Your instructions =>
Look for "PMFC" in each line of the entries, and return the matching lines.

################

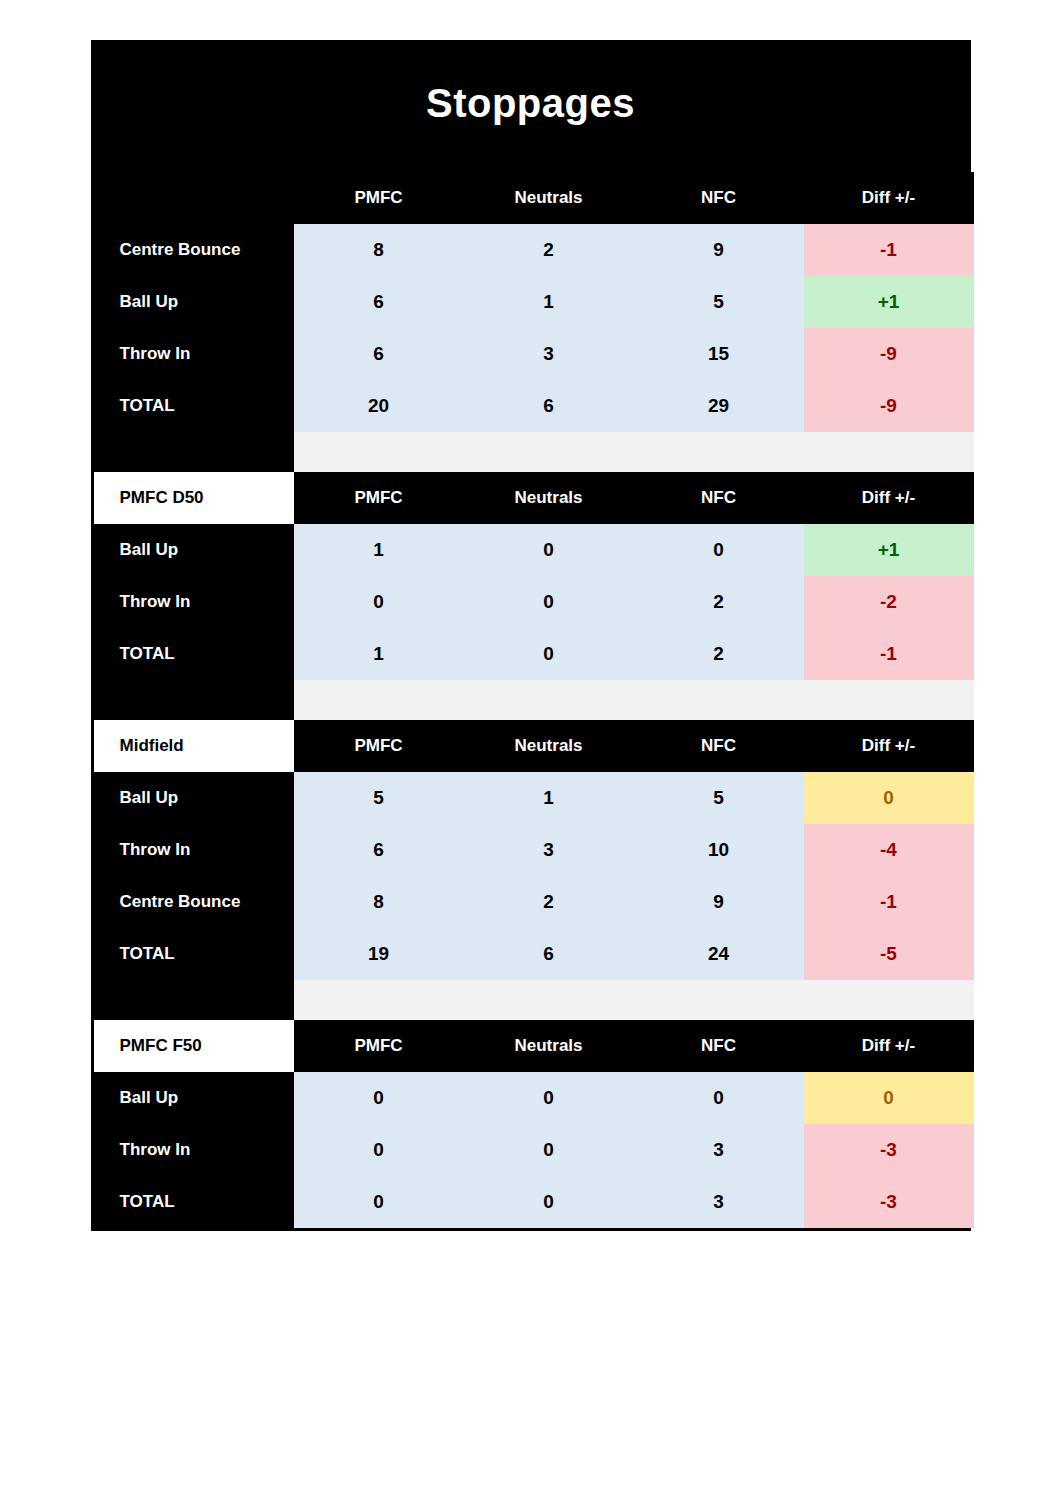Stoppages
| | PMFC | Neutrals | NFC | Diff +/- |
| Centre Bounce | 8 | 2 | 9 | -1 |
| Ball Up | 6 | 1 | 5 | +1 |
| Throw In | 6 | 3 | 15 | -9 |
| TOTAL | 20 | 6 | 29 | -9 |
| PMFC D50 | PMFC | Neutrals | NFC | Diff +/- |
| Ball Up | 1 | 0 | 0 | +1 |
| Throw In | 0 | 0 | 2 | -2 |
| TOTAL | 1 | 0 | 2 | -1 |
| Midfield | PMFC | Neutrals | NFC | Diff +/- |
| Ball Up | 5 | 1 | 5 | 0 |
| Throw In | 6 | 3 | 10 | -4 |
| Centre Bounce | 8 | 2 | 9 | -1 |
| TOTAL | 19 | 6 | 24 | -5 |
| PMFC F50 | PMFC | Neutrals | NFC | Diff +/- |
| Ball Up | 0 | 0 | 0 | 0 |
| Throw In | 0 | 0 | 3 | -3 |
| TOTAL | 0 | 0 | 3 | -3 |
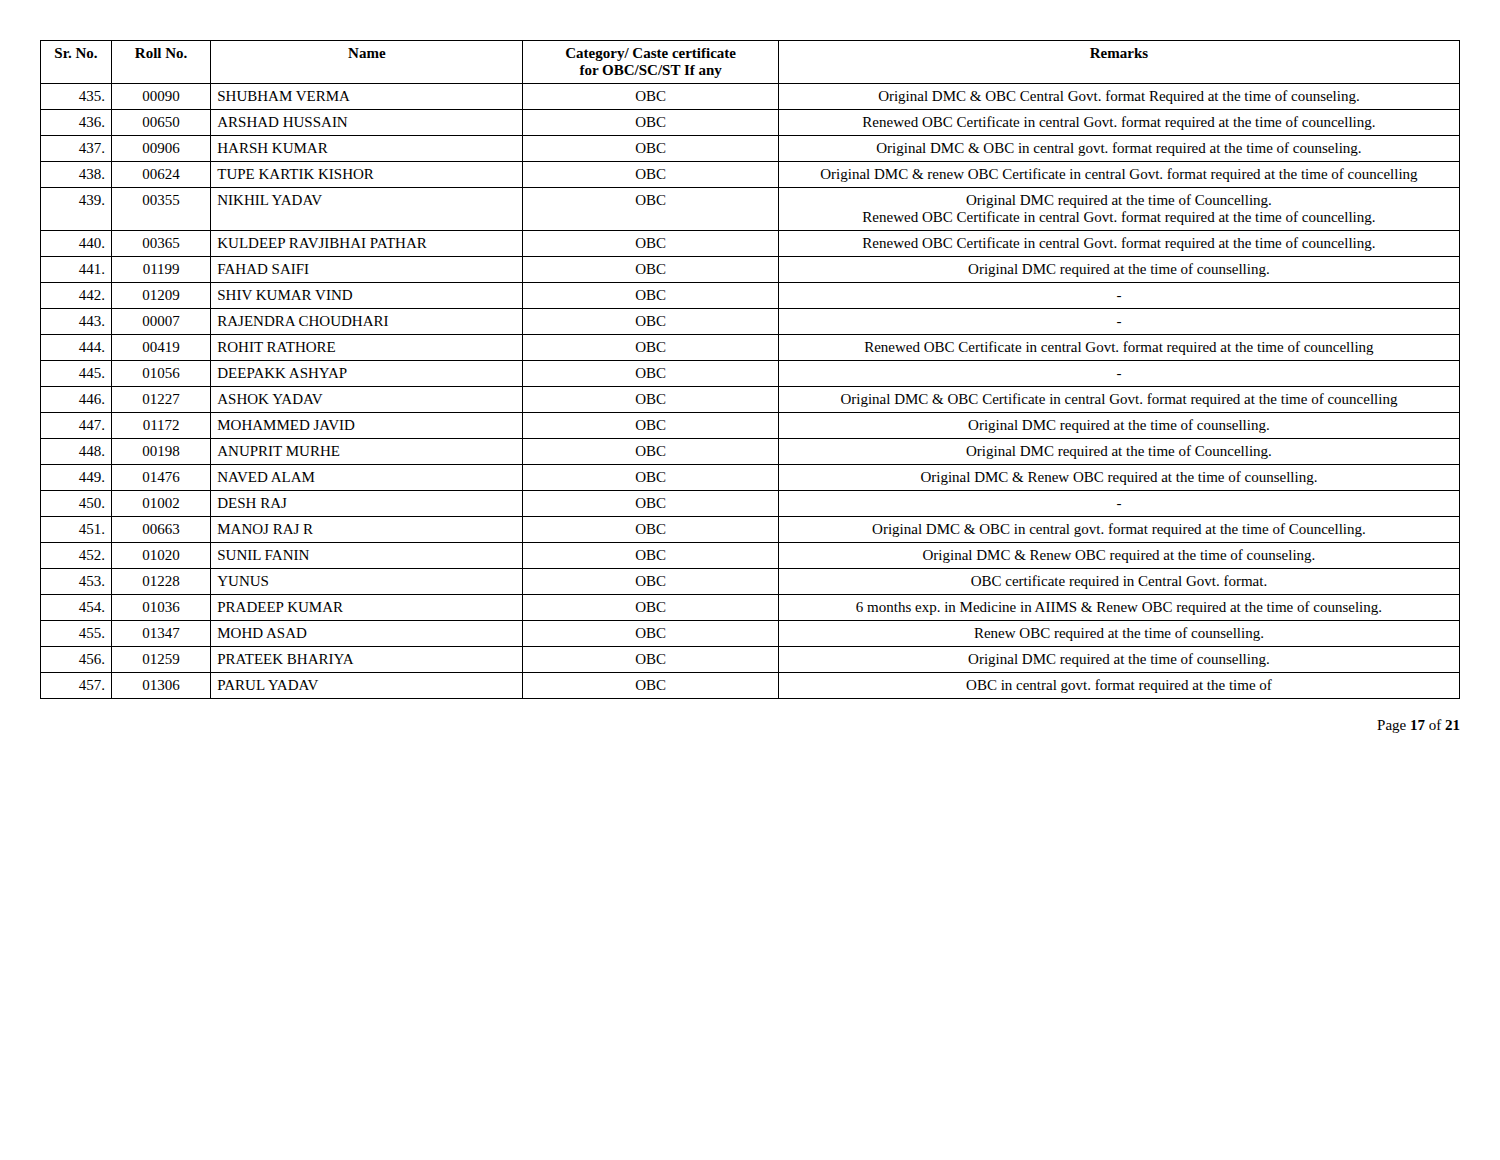| Sr. No. | Roll No. | Name | Category/ Caste certificate for OBC/SC/ST If any | Remarks |
| --- | --- | --- | --- | --- |
| 435. | 00090 | SHUBHAM VERMA | OBC | Original DMC & OBC Central Govt. format Required at the time of counseling. |
| 436. | 00650 | ARSHAD HUSSAIN | OBC | Renewed OBC Certificate in central Govt. format required at the time of councelling. |
| 437. | 00906 | HARSH KUMAR | OBC | Original DMC & OBC in central govt. format required at the time of counseling. |
| 438. | 00624 | TUPE KARTIK KISHOR | OBC | Original DMC & renew OBC Certificate in central Govt. format required at the time of councelling |
| 439. | 00355 | NIKHIL YADAV | OBC | Original DMC required at the time of Councelling. Renewed OBC Certificate in central Govt. format required at the time of councelling. |
| 440. | 00365 | KULDEEP RAVJIBHAI PATHAR | OBC | Renewed OBC Certificate in central Govt. format required at the time of councelling. |
| 441. | 01199 | FAHAD SAIFI | OBC | Original DMC required at the time of counselling. |
| 442. | 01209 | SHIV KUMAR VIND | OBC | - |
| 443. | 00007 | RAJENDRA CHOUDHARI | OBC | - |
| 444. | 00419 | ROHIT RATHORE | OBC | Renewed OBC Certificate in central Govt. format required at the time of councelling |
| 445. | 01056 | DEEPAKK ASHYAP | OBC | - |
| 446. | 01227 | ASHOK YADAV | OBC | Original DMC & OBC Certificate in central Govt. format required at the time of councelling |
| 447. | 01172 | MOHAMMED JAVID | OBC | Original DMC required at the time of counselling. |
| 448. | 00198 | ANUPRIT MURHE | OBC | Original DMC required at the time of Councelling. |
| 449. | 01476 | NAVED ALAM | OBC | Original DMC & Renew OBC required at the time of counselling. |
| 450. | 01002 | DESH RAJ | OBC | - |
| 451. | 00663 | MANOJ RAJ R | OBC | Original DMC & OBC in central govt. format required at the time of Councelling. |
| 452. | 01020 | SUNIL FANIN | OBC | Original DMC & Renew OBC required at the time of counseling. |
| 453. | 01228 | YUNUS | OBC | OBC certificate required in Central Govt. format. |
| 454. | 01036 | PRADEEP KUMAR | OBC | 6 months exp. in Medicine in AIIMS & Renew OBC required at the time of counseling. |
| 455. | 01347 | MOHD ASAD | OBC | Renew OBC required at the time of counselling. |
| 456. | 01259 | PRATEEK BHARIYA | OBC | Original DMC required at the time of counselling. |
| 457. | 01306 | PARUL YADAV | OBC | OBC in central govt. format required at the time of |
Page 17 of 21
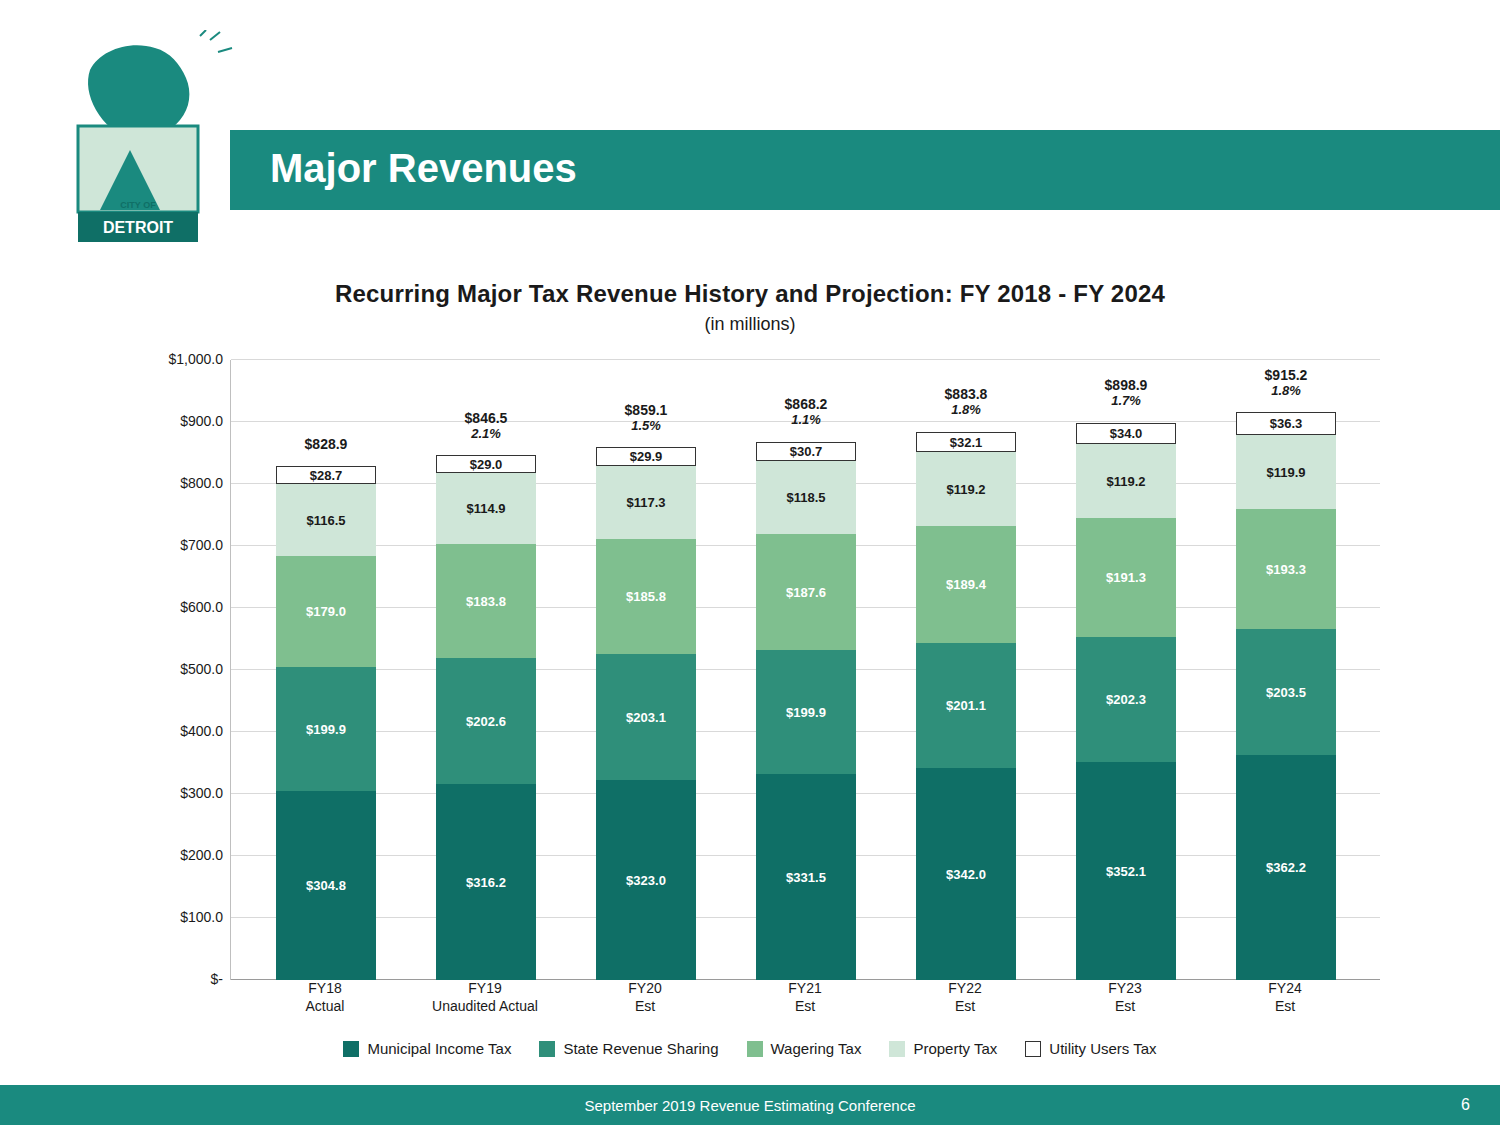DETROIT CITY OF
Major Revenues
Recurring Major Tax Revenue History and Projection: FY 2018 - FY 2024
(in millions)
$1,000.0
$900.0
$800.0
$700.0
$600.0
$500.0
$400.0
$300.0
$200.0
$100.0
$-
$828.9
$28.7
$116.5
$179.0
$199.9
$304.8
$846.52.1%
$29.0
$114.9
$183.8
$202.6
$316.2
$859.11.5%
$29.9
$117.3
$185.8
$203.1
$323.0
$868.21.1%
$30.7
$118.5
$187.6
$199.9
$331.5
$883.81.8%
$32.1
$119.2
$189.4
$201.1
$342.0
$898.91.7%
$34.0
$119.2
$191.3
$202.3
$352.1
$915.21.8%
$36.3
$119.9
$193.3
$203.5
$362.2
FY18
Actual
FY19
Unaudited Actual
FY20
Est
FY21
Est
FY22
Est
FY23
Est
FY24
Est
Municipal Income Tax
State Revenue Sharing
Wagering Tax
Property Tax
Utility Users Tax
September 2019 Revenue Estimating Conference 6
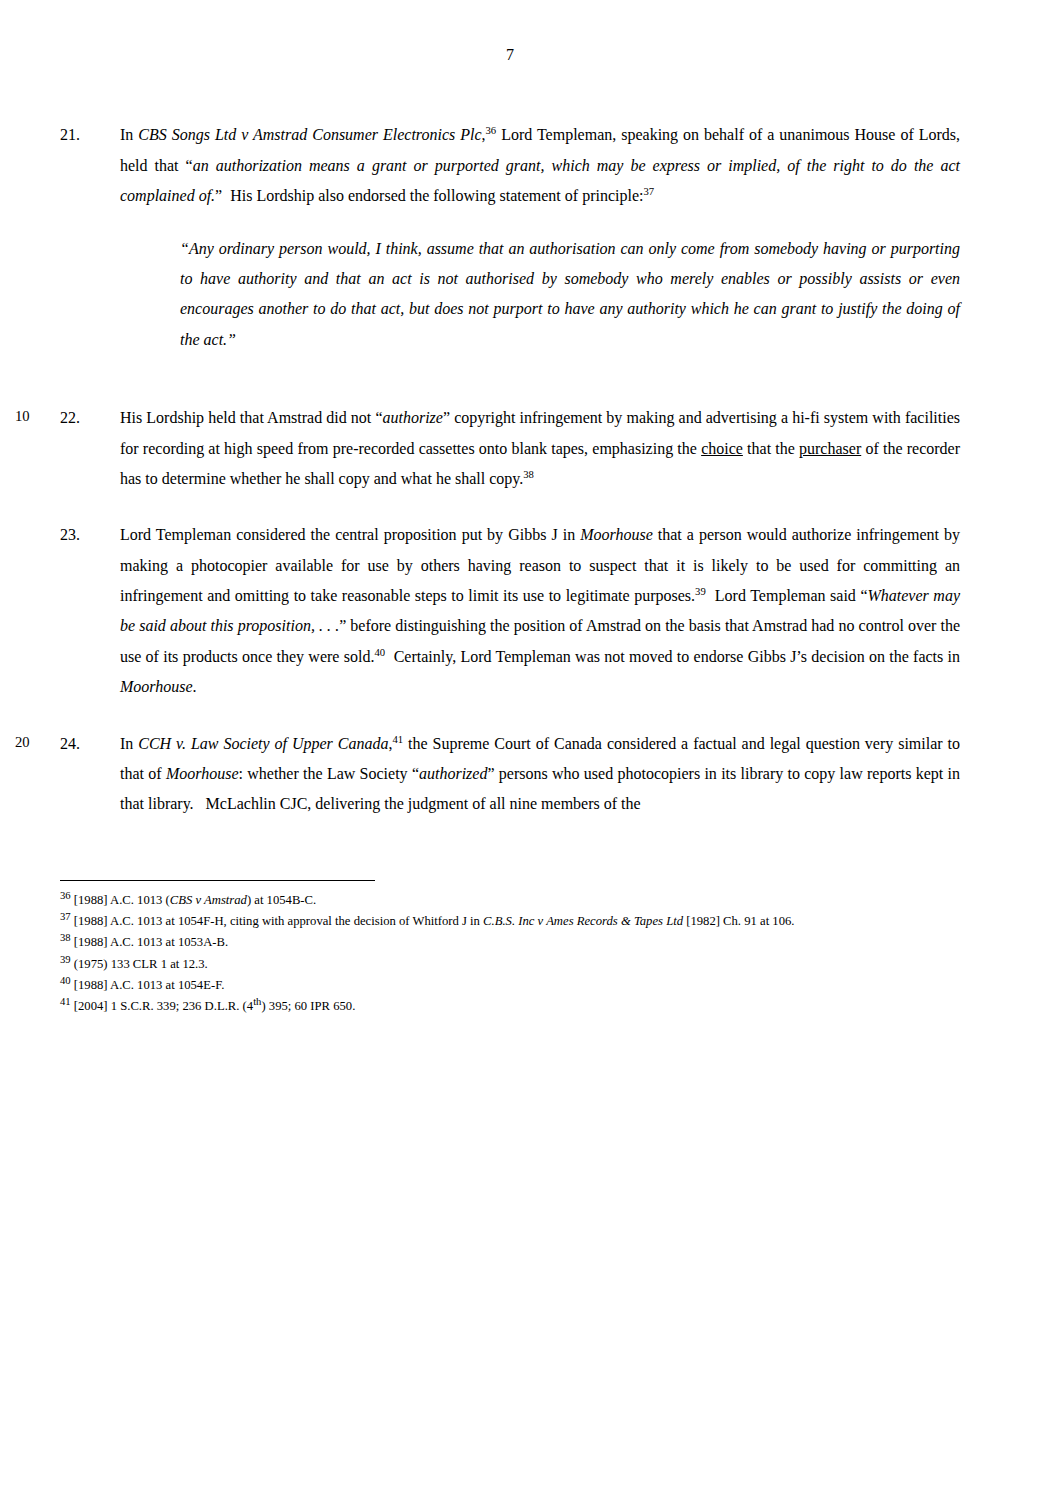7
21.
In CBS Songs Ltd v Amstrad Consumer Electronics Plc,36 Lord Templeman, speaking on behalf of a unanimous House of Lords, held that “an authorization means a grant or purported grant, which may be express or implied, of the right to do the act complained of.” His Lordship also endorsed the following statement of principle:37
“Any ordinary person would, I think, assume that an authorisation can only come from somebody having or purporting to have authority and that an act is not authorised by somebody who merely enables or possibly assists or even encourages another to do that act, but does not purport to have any authority which he can grant to justify the doing of the act.”
10
22.
His Lordship held that Amstrad did not “authorize” copyright infringement by making and advertising a hi-fi system with facilities for recording at high speed from pre-recorded cassettes onto blank tapes, emphasizing the choice that the purchaser of the recorder has to determine whether he shall copy and what he shall copy.38
23.
Lord Templeman considered the central proposition put by Gibbs J in Moorhouse that a person would authorize infringement by making a photocopier available for use by others having reason to suspect that it is likely to be used for committing an infringement and omitting to take reasonable steps to limit its use to legitimate purposes.39 Lord Templeman said “Whatever may be said about this proposition, . . .” before distinguishing the position of Amstrad on the basis that Amstrad had no control over the use of its products once they were sold.40 Certainly, Lord Templeman was not moved to endorse Gibbs J’s decision on the facts in Moorhouse.
20
24.
In CCH v. Law Society of Upper Canada,41 the Supreme Court of Canada considered a factual and legal question very similar to that of Moorhouse: whether the Law Society “authorized” persons who used photocopiers in its library to copy law reports kept in that library. McLachlin CJC, delivering the judgment of all nine members of the
36 [1988] A.C. 1013 (CBS v Amstrad) at 1054B-C.
37 [1988] A.C. 1013 at 1054F-H, citing with approval the decision of Whitford J in C.B.S. Inc v Ames Records & Tapes Ltd [1982] Ch. 91 at 106.
38 [1988] A.C. 1013 at 1053A-B.
39 (1975) 133 CLR 1 at 12.3.
40 [1988] A.C. 1013 at 1054E-F.
41 [2004] 1 S.C.R. 339; 236 D.L.R. (4th) 395; 60 IPR 650.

################

Response to this exercise =>
| | PMFC | Neutrals | NFC | Diff +/- |
| PMFC D50 | PMFC | Neutrals | NFC | Diff +/- |
| Midfield | PMFC | Neutrals | NFC | Diff +/- |
| PMFC F50 | PMFC | Neutrals | NFC | Diff +/- |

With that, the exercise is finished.